Are you trying to raise funds for a new oven to feed people in need? Or are you trying to build a new playground in an underserved area? Are you trying to hold a fundraiser for general expenses so that your organization can continue the important work that you’re focused on?
Be as specific as possible with details as well in your fundraising letter. Include aspects such as
- Funds needed
- Time frames needed to complete said project
Be clear about who is being helped by these funds. People want to hear more about where the money they are giving will be directed and the problems you are solving for other people. People care about helping other people.
3. What Goals Are You Working to Accomplish
This section is a little different from the problem you are trying to solve. While your organization might be trying to solve a bigger problem or issue overtime, your fundraiser might be trying to achieve a different short-term goal.
Are you trying to hit a specific funding number? Maybe you are trying to build a playground? Are you trying to make sure that the dogs your organization cares for can receive veterinary care? The more specific that you can be here the more likely it is that you can be direct with the reader. There’s a lot that goes into this, so make sure that you are clear on this before you even start drafting your letter.
Something you can do that may help make this a bit easier, is write down this goal (or goals if there’s more than one included) beforehand. On that list, which can be a bullet list or any other kind, put down as many details as needed to get clear. Then you’re going to want to shorten and simplify this as much as possible.
4. What Are You Asking For?
This seems like a no-brainer for sure, but what exactly are you asking the reader to do? When it comes to copy, the clearer you are here the better.
Are you looking to have the reader learn more to donate in the future? Do you need them to sign up to volunteer? Is it imperative that they send funds now for an emergency project? Be super clear on your ask.

_Data extract:_
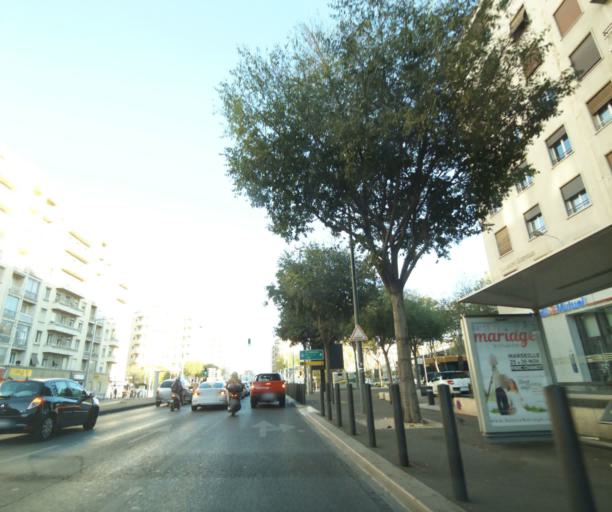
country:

_Requirement:_
Please copy the whole text on writing fundraising letters word for word. The data comes from a different source than the text on fundraising letters.

_Exercise response:_
Are you trying to raise funds for a new oven to feed people in need? Or are you trying to build a new playground in an underserved area? Are you trying to hold a fundraiser for general expenses so that your organization can continue the important work that you’re focused on?
Be as specific as possible with details as well in your fundraising letter. Include aspects such as
- Funds needed
- Time frames needed to complete said project
Be clear about who is being helped by these funds. People want to hear more about where the money they are giving will be directed and the problems you are solving for other people. People care about helping other people.
3. What Goals Are You Working to Accomplish
This section is a little different from the problem you are trying to solve. While your organization might be trying to solve a bigger problem or issue overtime, your fundraiser might be trying to achieve a different short-term goal.
Are you trying to hit a specific funding number? Maybe you are trying to build a playground? Are you trying to make sure that the dogs your organization cares for can receive veterinary care? The more specific that you can be here the more likely it is that you can be direct with the reader. There’s a lot that goes into this, so make sure that you are clear on this before you even start drafting your letter.
Something you can do that may help make this a bit easier, is write down this goal (or goals if there’s more than one included) beforehand. On that list, which can be a bullet list or any other kind, put down as many details as needed to get clear. Then you’re going to want to shorten and simplify this as much as possible.
4. What Are You Asking For?
This seems like a no-brainer for sure, but what exactly are you asking the reader to do? When it comes to copy, the clearer you are here the better.
Are you looking to have the reader learn more to donate in the future? Do you need them to sign up to volunteer? Is it imperative that they send funds now for an emergency project? Be super clear on your ask.